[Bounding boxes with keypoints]
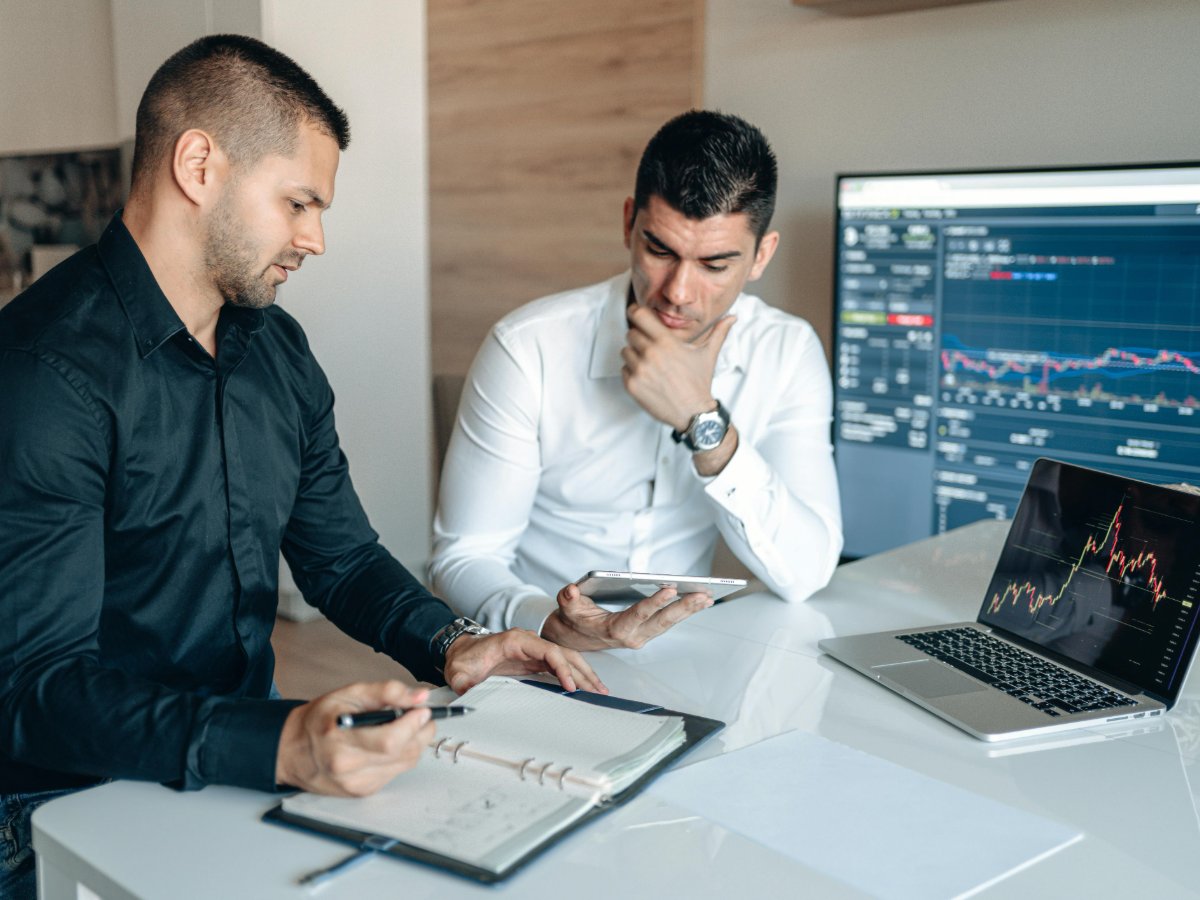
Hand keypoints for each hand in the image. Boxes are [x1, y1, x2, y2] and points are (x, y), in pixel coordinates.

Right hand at [275, 680, 433, 796]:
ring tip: (407, 726)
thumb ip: (387, 692)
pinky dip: (401, 756)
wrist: (292, 750)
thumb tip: (421, 696)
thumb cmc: (320, 719)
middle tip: (421, 715)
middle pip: (403, 754)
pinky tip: (390, 744)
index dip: (413, 724)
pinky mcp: (363, 792)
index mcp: (340, 741)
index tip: (423, 709)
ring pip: (405, 764)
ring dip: (415, 743)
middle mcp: (348, 768)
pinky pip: (396, 772)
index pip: (389, 741)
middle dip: (421, 731)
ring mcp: (356, 784)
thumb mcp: (350, 693)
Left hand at [442, 629, 607, 694]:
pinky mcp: (533, 660)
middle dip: (582, 671)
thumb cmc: (462, 659)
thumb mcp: (459, 673)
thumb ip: (464, 684)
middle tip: (598, 690)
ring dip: (583, 673)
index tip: (570, 686)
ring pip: (565, 658)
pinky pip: (558, 665)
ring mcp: (533, 651)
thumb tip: (470, 695)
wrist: (459, 651)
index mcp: (515, 640)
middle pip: (563, 653)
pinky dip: (573, 675)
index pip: (547, 651)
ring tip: (599, 689)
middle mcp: (529, 642)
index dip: (561, 667)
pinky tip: (583, 686)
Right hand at [540, 583, 713, 650]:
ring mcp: (643, 636)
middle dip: (684, 608)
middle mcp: (633, 636)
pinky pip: (669, 623)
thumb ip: (568, 599)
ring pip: (670, 623)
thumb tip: (571, 590)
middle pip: (662, 621)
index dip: (655, 602)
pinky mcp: (648, 632)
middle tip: (702, 595)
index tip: (671, 590)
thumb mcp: (567, 609)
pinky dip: (685, 612)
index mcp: (615, 629)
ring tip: (707, 597)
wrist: (577, 638)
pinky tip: (698, 602)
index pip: (639, 614)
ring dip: (689, 610)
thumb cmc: (575, 621)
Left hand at [621, 305, 735, 429]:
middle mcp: (651, 354)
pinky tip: (648, 377)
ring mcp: (640, 370)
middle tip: (651, 347)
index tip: (637, 315)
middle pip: (631, 333)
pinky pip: (624, 369)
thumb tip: (733, 317)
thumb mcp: (708, 354)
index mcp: (667, 342)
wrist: (693, 413)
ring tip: (651, 364)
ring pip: (626, 351)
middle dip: (639, 338)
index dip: (636, 312)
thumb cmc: (699, 382)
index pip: (639, 315)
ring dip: (635, 355)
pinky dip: (632, 371)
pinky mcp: (632, 385)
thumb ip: (719, 332)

**Problem details**
Your task is to restate word for word the lines from the top of the data to the line containing "index pip: (389, 741)", both ends included, with every picture left out.

**Your response**
Hand keypoints for each hand in the image. Boxes are [x1, y1, x2, y2] and points are (x, y), in pixel coordinates.

Right hand at [275, 680, 433, 796]:
ring tip: (407, 726)
thumb ip: (387, 692)
pinky dip: (401, 756)
wrist: (292, 750)
thumb tip: (421, 696)
thumb cmc: (320, 719)
middle tip: (421, 715)
middle pip: (403, 754)
pinky tip: (390, 744)
index dip: (413, 724)
pinky mcp: (363, 792)
index mcp: (340, 741)
index tip: (423, 709)
ring pip: (405, 764)
ring dip: (415, 743)
middle mcp: (348, 768)
pinky pip: (396, 772)
index pip: (389, 741)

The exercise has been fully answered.